Noch heute kann man die verarbeiteten Steine an verschiedenen Häuserfassaden erkennen, beispielsweise an der Fassade des Bergisch Gladbacher Rathauses. Dieser Industriezweig trug viel zur hiesigen Wirtschaft bei: „Einen Teil seines Reichtums verdankte Bergisch Gladbach seiner Kalkindustrie“, betont Weber. Seit 2006 ist das Tal ein Nationaler Geotop und steht unter Naturschutz, da es auch in der Gegenwart eine Fülle an Arten beherbergt: von Kaisermantel über Rosenkäfer bis hin zu den in unseren Breitengraden raren Orchideen. „Die komplette Paffrather Mulde ist ein Kleinod“, schwärmt Geologe Weber, der sich gemeinsam mit dem Verein „Landschaft und Geschichte“ für die Modernisierung der Bergisch Gladbacher Fossiliensammlung einsetzt.

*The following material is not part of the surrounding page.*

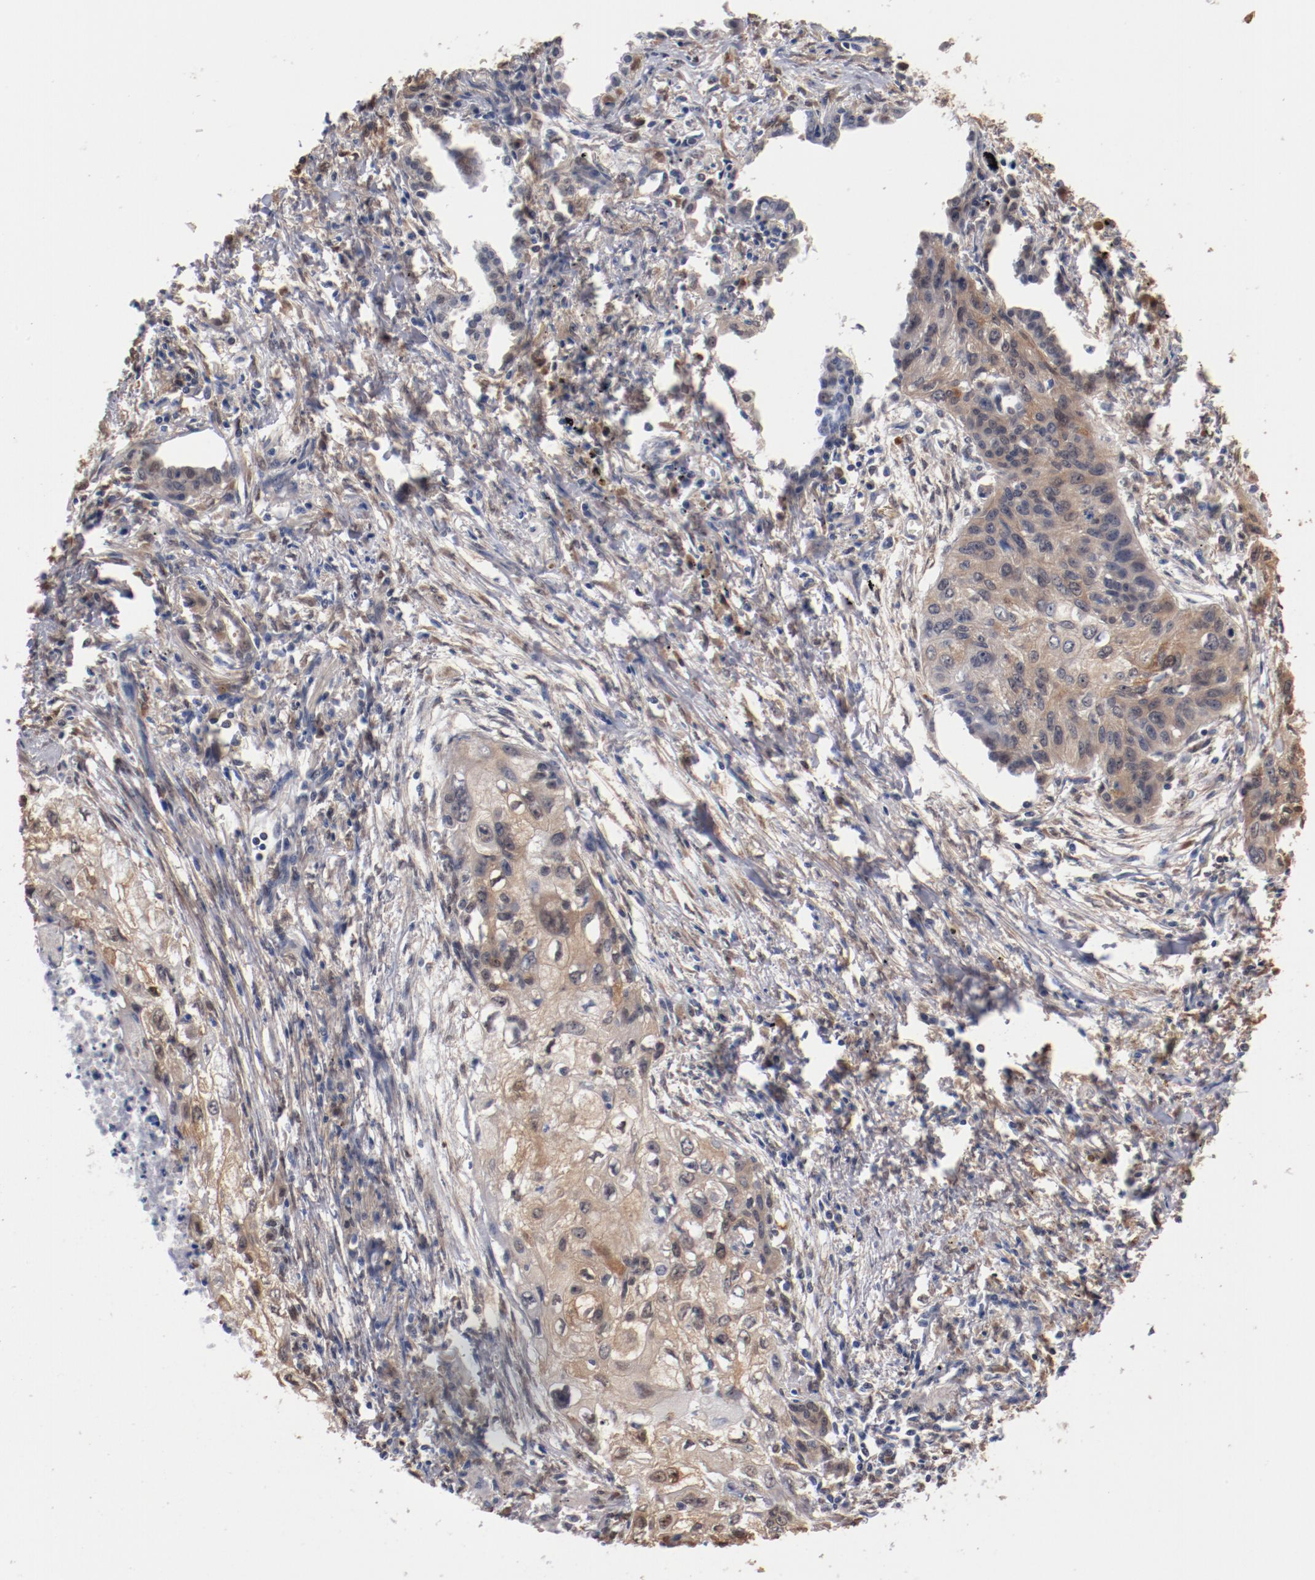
{"staining": {"intensity": "moderate", "quantity": "25%-75%", "location": "cytoplasmic/membranous"}, "tissue": "lung cancer", "cell_type": "Tumor cells", "image_type": "cancer", "snomed": [{"axis": "morphology", "description": "Squamous cell carcinoma, NOS"}, {"axis": "topography", "description": "Lung"}], "caption": "Lung cancer was stained to show a protein in brown. There is medium levels of moderate cytoplasmic/membranous staining in approximately 25%-75% of tumor cells.", "gene": "MIF", "patient": {"sex": "male", "age": 71}}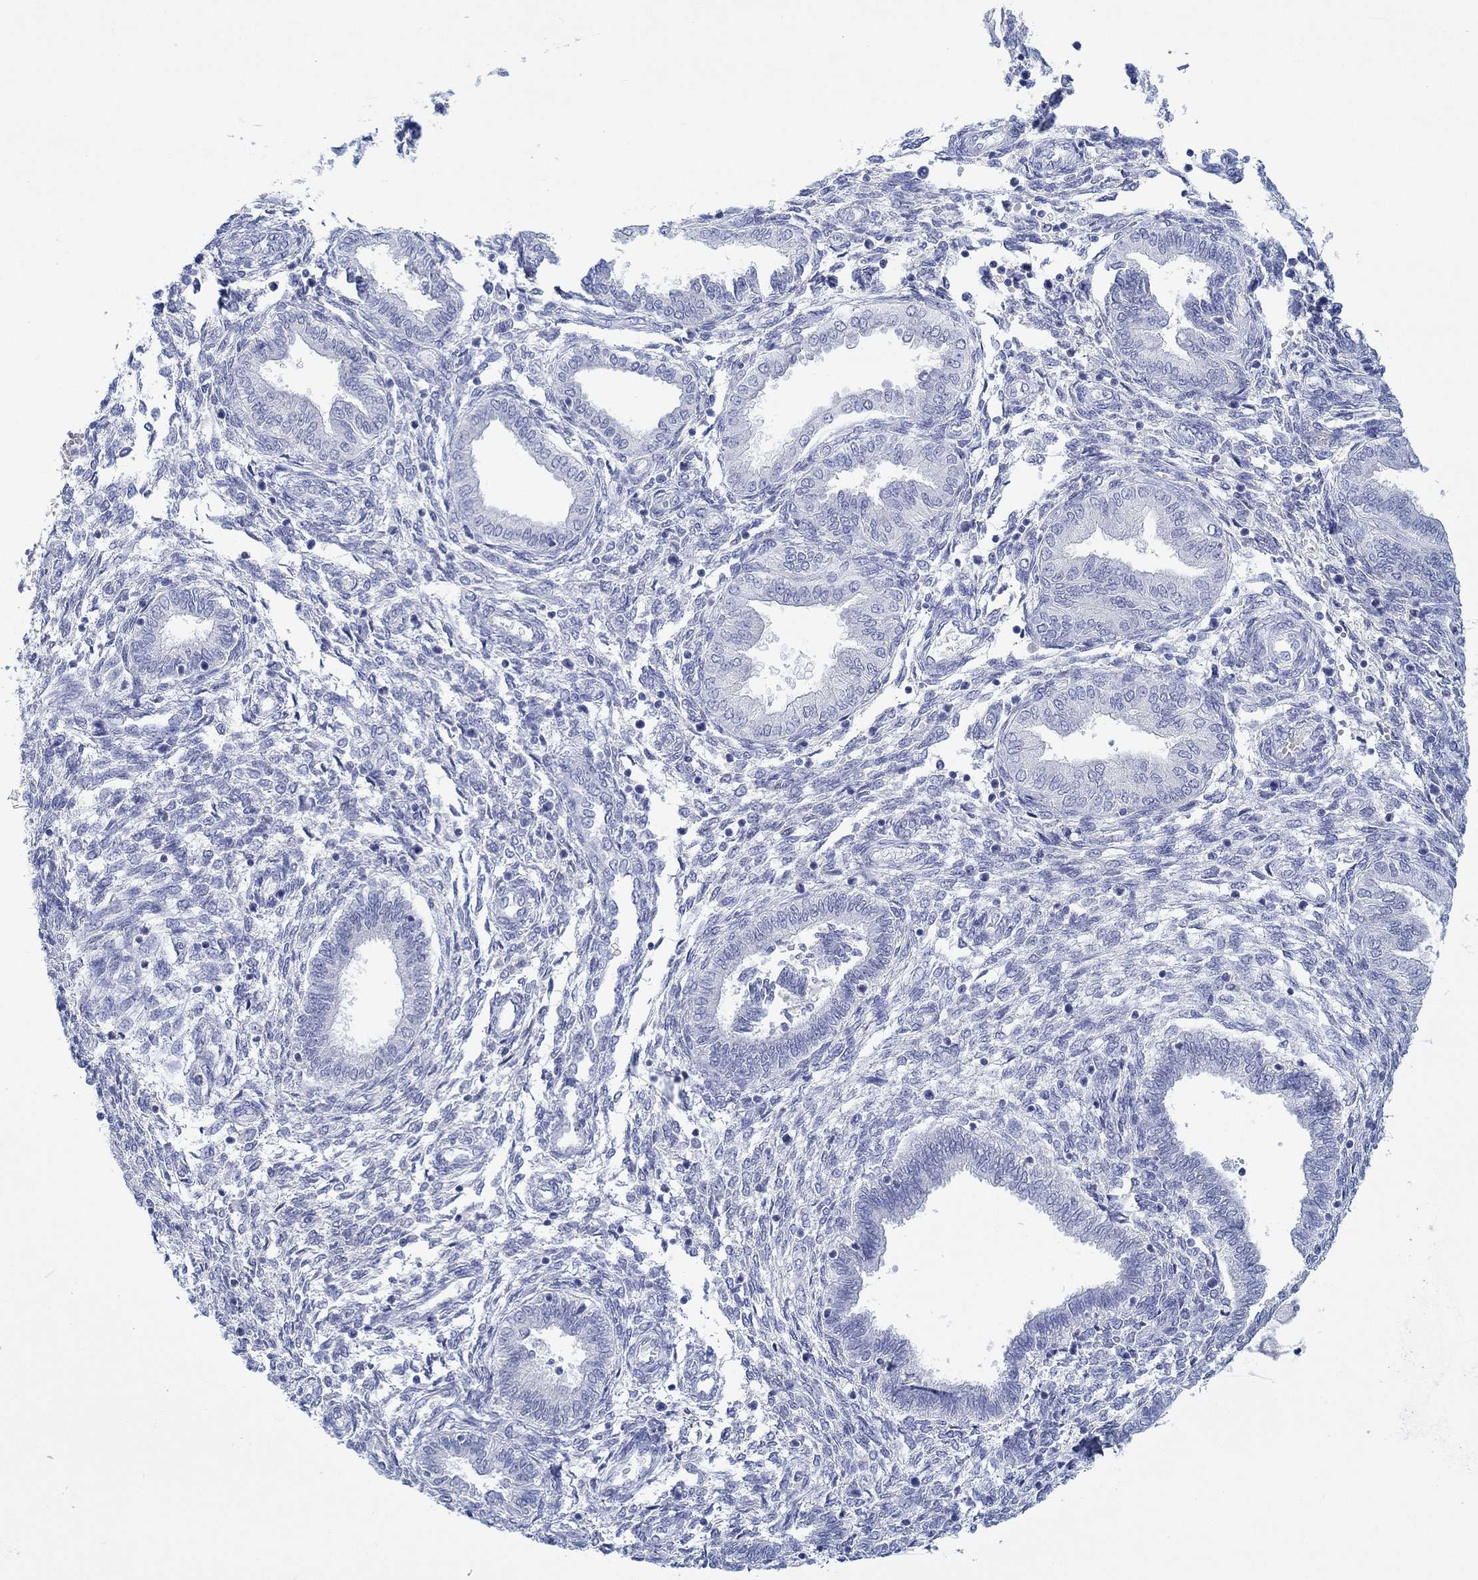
{"staining": {"intensity": "negative", "quantity": "none", "location": "none"}, "tissue": "endometrium", "cell_type": "Cells in endometrial stroma", "image_type": "normal", "snomed": [{"axis": "morphology", "description": "Normal tissue, NOS"}, {"axis": "topography", "description": "Endometrium"}], "caption": "This is an immunohistochemistry (IHC) histopathology image of benign human endometrium. There is no staining in cells in endometrial stroma.", "gene": "PAX9", "patient": {"sex": "female", "age": 42}}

Unterstützt von der Bethe-Stiftung und vom Verein „Wir für Bergisch Gladbach“ kämpfen die Vereinsmitglieder für eine neu konzipierte Ausstellung im Bergischen Löwen.

Das Problem: Für die notwendige Katalogisierung und Modernisierung fehlen gut 30 000 Euro, die allesamt von privaten Geldgebern und Sponsoren aufgebracht werden müssen.

„Für die meisten Leute sind Fossilien nur Steine“, meint Weber schmunzelnd, doch wer ihnen zuhört, dem erzählen sie die komplette Erdgeschichte.